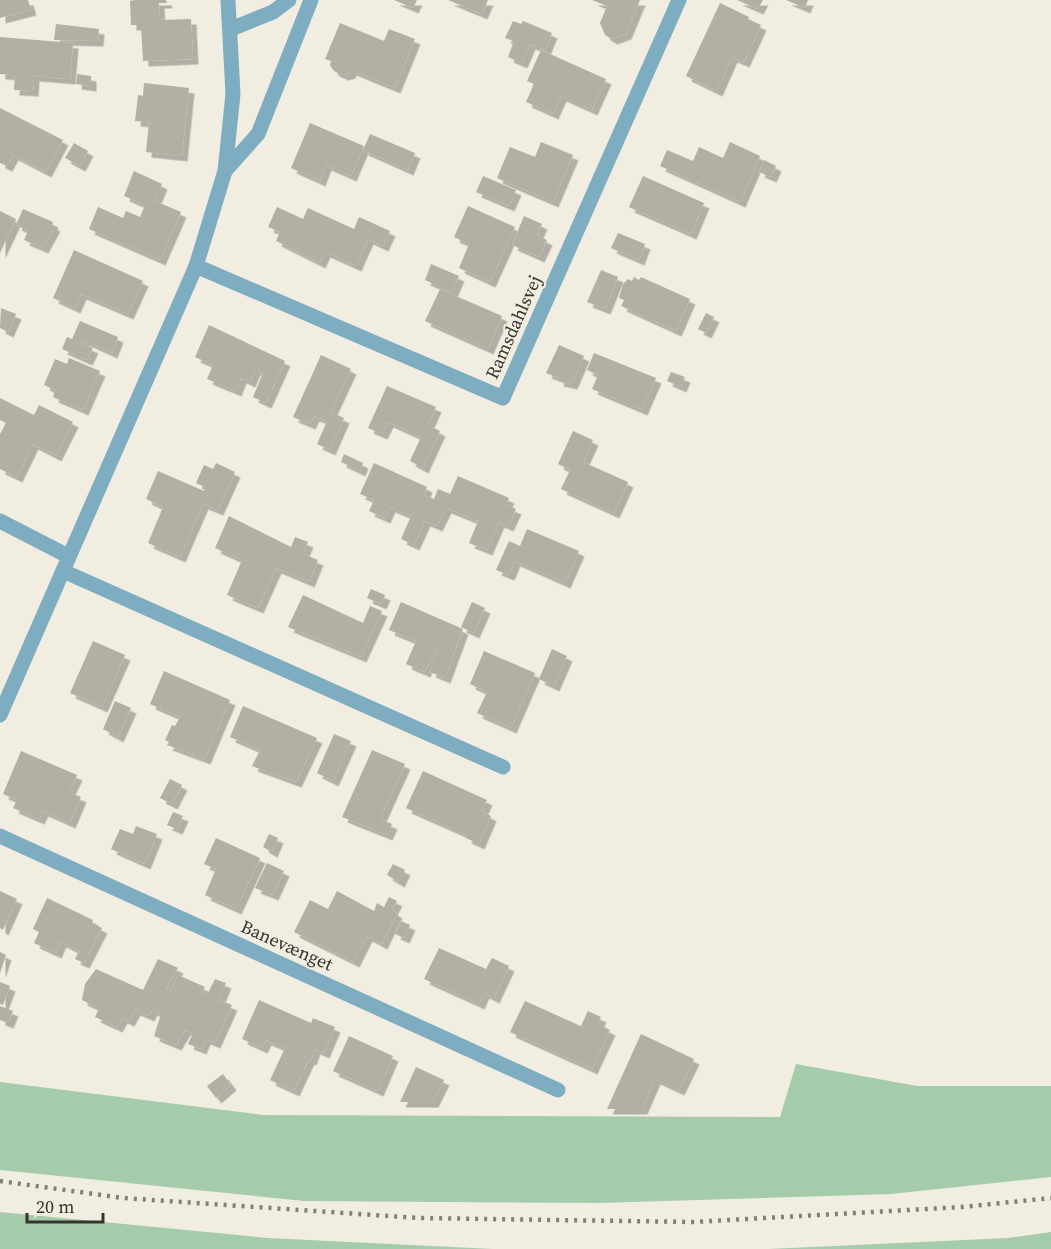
<svg xmlns="http://www.w3.org/2000/svg" width="1051" height="1249" font-family="'Source Serif 4',serif">
<style>
.green{fill:#a4ccab}
.building{fill:#b2afa3;filter:url(#shadow)}
.lines{fill:none;stroke-linecap:round;stroke-linejoin:round}
.minor{stroke:#7eadc2;stroke-width:15}
.rail{stroke:#817f77;stroke-width:4.5;stroke-dasharray:3 6;stroke-linecap:butt}
.labels{text-anchor:middle;dominant-baseline:central;stroke-width:4.5;stroke-linejoin:round;paint-order:stroke}
.street-label{font-size:18px;fill:#35342f;stroke:#f1ede1}
</style>
<defs>
<filter id="shadow"><feDropShadow dx="5.5" dy="5.5" stdDeviation="0" flood-color="#0004"/></filter>
</defs>
<rect width="100%" height="100%" fill="#f1ede1"/>
<g class="green">
<path d="M796 1064 917 1086H1051V1177L891 1194 599 1203 304 1201 0 1170V1082L263 1115 780 1117Z"/>
<path d="M0 1212 268 1238 493 1249H0Z"/>
<path d="M1051 1232V1249H768L1008 1238Z"/>
</g>
<g class="building">
<path d="M0 0H28L31 10 0 18Z"/>
<path d="M135 0H166L167 3H159L160 20 191 19 193 59 143 61 141 25H131L130 1Z"/>
<path d="M394 0H417L413 8Z"/>
<path d="M448 0H488L482 14Z"/>
<path d="M592 0H640L626 34 612 39 605 35 600 23 607 6Z"/>
<path d="M737 0H763L758 9Z"/>
<path d="M786 0H808L805 8Z"/>
<path d="M720 3 749 17 748 19 761 25 744 62 732 57 717 91 686 76Z"/>
<path d="M513 21 521 24 523 21 552 33 545 50 530 44 522 63 508 57 514 41 505 38Z"/>
<path d="M340 23 384 41 389 29 415 39 395 88 351 70 350 73 343 75 334 71 330 65 331 61 325 59Z"/>
<path d="M56 24 99 29 98 41 54 40Z"/>
<path d="M0 37 73 43 70 79 34 76 33 91 14 90 15 75 0 74Z"/>
<path d="M541 50 606 79 592 110 561 96 553 114 526 102 534 84 527 81Z"/>
<path d="M77 74 91 76V86L76 84Z"/>
<path d="M144 83 189 88 182 156 146 152 149 122 135 121 138 95 143 96Z"/>
<path d="M0 108 63 140 46 172 13 155 7 166 0 163Z"/>
<path d="M310 123 364 146 351 176 326 165 320 181 291 168Z"/>
<path d="M370 134 415 153 408 170 363 150Z"/>
<path d="M541 142 573 155 553 202 497 178 510 147 535 157Z"/>
<path d="M730 142 760 156 740 202 660 166 667 150 693 161 699 147 723 158Z"/>
<path d="M74 143 88 151 80 166 65 158Z"/>
<path d="M764 160 776 166 771 177 759 172Z"/>
<path d="M134 171 162 184 155 201 181 212 160 260 89 229 98 207 123 218 126 211 140 217 145 205 124 196Z"/>
<path d="M483 176 516 190 509 206 476 192Z"/>
<path d="M643 176 704 203 691 234 629 207Z"/>
<path d="M468 206 515 227 490 282 459 268 469 244 454 237Z"/>
<path d="M277 207 303 219 308 208 354 229 359 217 390 231 383 246 368 239 356 266 325 252 320 263 276 241 280 232 268 227Z"/>
<path d="M23 209 53 222 52 225 55 226 43 248 24 240 28 231 16 225Z"/>
<path d="M0 211 16 219 0 253Z"/>
<path d="M524 216 542 224 537 235 547 240 539 257 512 245Z"/>
<path d="M618 233 645 244 639 260 611 248Z"/>
<path d="M74 250 143 281 128 314 81 294 75 308 53 298Z"/>
<path d="M431 264 459 276 452 292 425 280Z"/>
<path d="M601 270 618 277 605 309 587 302Z"/>
<path d="M634 277 639 280 641 277 690 299 676 331 621 306 624 300 619 298 623 284 628 279 632 281Z"/>
<path d="M440 289 502 316 488 349 425 321Z"/>
<path d="M1 308 16 314 8 332 0 328Z"/>
<path d="M706 313 714 317 706 333 698 329Z"/>
<path d="M80 321 118 337 112 353 83 340 81 343 93 348 87 360 62 349 67 337 72 339Z"/>
<path d="M209 325 285 361 266 403 253 397 263 373 255 370 250 382 241 378 236 391 207 379 213 365 195 357Z"/>
<path d="M559 345 584 356 572 384 558 381 559 378 546 373Z"/>
<path d="M594 353 656 378 642 410 592 389 598 375 587 370Z"/>
<path d="M321 355 351 369 331 412 344 418 330 450 317 444 327 421 314 416 310 424 293 417Z"/>
<path d="M69 358 100 371 83 410 53 397 55 390 44 385 55 359 67 364Z"/>
<path d="M671 372 685 377 681 387 667 381Z"/>
<path d="M387 386 436 407 428 425 440 431 423 468 410 461 421 437 388 422 382 434 368 428Z"/>
<path d="M0 398 34 415 39 405 73 422 56 456 33 444 17 477 0 469V434L6 423 0 420Z"/>
<path d="M573 431 593 440 583 462 628 482 614 513 561 489 570 470 558 464Z"/>
<path d="M344 454 363 463 360 471 341 462Z"/>
<path d="M216 463 235 472 218 510 203 504 180 557 148 543 163 507 146 499 158 471 204 491 205 487 196 483 204 465 213 469Z"/>
<path d="M374 463 427 487 424 495 434 499 438 489 450 494 458 476 509 498 506 505 516 509 508 526 499 522 487 550 469 543 478 521 446 508 437 526 425 521 414 545 401 539 411 516 390 507 385 518 369 511 374 500 360 494Z"/>
<path d="M229 516 291 547 295 537 308 542 303 554 318 560 309 582 276 568 258 608 227 595 242 560 215 548Z"/>
<path d="M527 529 579 551 565 583 515 561 509 575 496 570 509 541 520 546Z"/>
<path d="M371 589 385 595 381 604 367 598Z"/>
<path d="M303 595 363 623 370 606 382 611 361 657 288 627Z"/>
<path d="M401 602 463 629 445 678 430 672 438 651 435 650 425 672 406 664 416 641 389 630Z"/>
<path d="M472 602 485 608 474 633 461 627Z"/>
<path d="M93 641 125 655 102 707 70 693Z"/>
<path d="M552 649 567 656 554 686 539 679Z"/>
<path d="M484 651 535 673 511 728 477 713 487 692 470 684Z"/>
<path d="M164 671 230 700 205 759 167 745 169 742 165 740 172 725 175 726 180 717 150 704Z"/>
<path d="M115 701 131 708 118 737 103 729Z"/>
<path d="M243 706 317 738 296 782 252 766 260 750 230 737Z"/>
<path d="M334 734 351 741 333 781 317 773Z"/>
<path d="M372 750 405 764 380 819 392 824 387 835 342 817Z"/>
<path d="M21 751 77 775 69 792 81 797 70 823 43 811 39 819 13 808 17 800 3 794Z"/>
<path d="M423 771 487 800 482 811 491 816 479 844 466 838 467 835 406 808Z"/>
<path d="M170 779 182 785 172 804 160 798Z"/>
<path d="M173 812 183 816 177 829 167 825Z"/>
<path d="M136 826 157 834 145 864 111 849 120 829 133 834Z"/>
<path d="M269 834 278 838 272 852 263 847Z"/>
<path d="M216 838 260 858 236 909 205 895 216 869 204 864Z"/>
<path d="M267 863 284 871 273 895 255 888Z"/>
<path d="M393 864 405 870 399 882 387 875Z"/>
<path d="M0 891 17 899 3 930 0 928Z"/>
<path d="M337 891 374 911 377 903 384 907 389 897 397 901 392 910 397 913 382 944 367 936 354 962 294 932 310 900 328 909Z"/>
<path d="M47 898 93 920 92 923 102 928 84 963 75 959 79 951 61 942 56 953 34 943 39 932 33 929Z"/>
<path d="M401 921 410 925 404 938 395 934Z"/>
<path d="M439 948 486 969 492 958 509 966 494 998 484 993 479 1004 424 979Z"/>
<path d="M0 952 6 955 0 973Z"/>
<path d="M158 959 178 968 166 989 171 991 178 975 205 987 202 992 207 995 215 979 226 983 219 1000 232 1005 215 1043 205 1039 201 1049 188 1044 193 1033 185 1030 176 1045 154 1036 161 1014 152 1010 149 1016 135 1010 129 1021 122 1018 117 1027 95 1017 99 1008 82 1000 85 984 96 969 143 990Z"/>
<path d="M0 982 10 986 3 1005 0 1004Z"/>
<path d="M259 1000 311 1023 313 1018 335 1027 324 1053 315 1049 311 1060 309 1059 294 1091 270 1080 285 1048 266 1040 262 1048 242 1039Z"/>
<path d="M525 1001 594 1032 581 1026 588 1011 601 1017 598 1024 610 1030 592 1069 510 1032Z"/>
<path d="M0 1006 13 1011 8 1023 0 1020Z"/>
<path d="M641 1034 694 1059 679 1090 655 1079 642 1109H607Z"/>
<path d="M349 1036 393 1056 378 1091 333 1071Z"/>
<path d="M416 1067 444 1080 433 1102H400Z"/>
<path d="M223 1074 231 1085 216 1098 207 1086Z"/>
</g>
<g class="lines">
<g class="minor">
<path d="M231 29 273 12 289 0"/>
<path d="M225 171 258 134 311 0"/>
<path d="M196 266 503 398 679 0"/>
<path d="M0 521 68 556"/>
<path d="M63 571 503 767"/>
<path d="M0 715 196 266 225 171 233 94 228 0"/>
<path d="M0 836 558 1090"/>
</g>
<path class="rail" d="M0 1181 123 1198 418 1218 693 1222 962 1207 1051 1198"/>
</g>
<g class="labels">
<g class="street-label">
<text transform="translate(513 327) rotate(-66)">Ramsdahlsvej</text>
<text transform="translate(287 945) rotate(24)">Banevænget</text>
</g>
</g>
<path d="M27 1213v9h76v-9" fill="none" stroke="#35342f" stroke-width="3"/>
<text x="36" y="1213" font-size="18" fill="#35342f" stroke="#f1ede1" stroke-width="4.5" paint-order="stroke">20 m</text>
</svg>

◆ ◆ ◆

● **Work order**
The stretch of entries above that starts with the line containing "160 776 166" and goes on through the line containing "321 118 337" is to be transcribed exactly, and no other line is to be transcribed.

● **Result of this exercise**
<path d="M764 160 776 166 771 177 759 172Z"/>
<path d="M134 171 162 184 155 201 181 212 160 260 89 229 98 207 123 218 126 211 140 217 145 205 124 196Z"/>
<path d="M483 176 516 190 509 206 476 192Z"/>
<path d="M643 176 704 203 691 234 629 207Z"/>
<path d="M468 206 515 227 490 282 459 268 469 244 454 237Z"/>
<path d="M277 207 303 219 308 208 354 229 359 217 390 231 383 246 368 239 356 266 325 252 320 263 276 241 280 232 268 227Z"/>
<path d="M23 209 53 222 52 225 55 226 43 248 24 240 28 231 16 225Z"/>
<path d="M0 211 16 219 0 253Z"/>
<path d="M524 216 542 224 537 235 547 240 539 257 512 245Z"/>
<path d="M618 233 645 244 639 260 611 248Z"/>
<path d="M74 250 143 281 128 314 81 294 75 308 53 298Z"/>
<path d="M431 264 459 276 452 292 425 280Z"/>
<path d="M601 270 618 277 605 309 587 302Z"/>
<path d="M634 277 639 280 641 277 690 299 676 331 621 306 624 300 619 298 623 284 628 279 632 281Z"/>
<path d="M440 289 502 316 488 349 425 321Z"/>
<path d="M1 308 16 314 8 332 0 328Z"/>
<path d="M706 313 714 317 706 333 698 329Z"/>
<path d="M80 321 118 337 112 353 83 340 81 343 93 348 87 360 62 349 67 337 72 339Z"/>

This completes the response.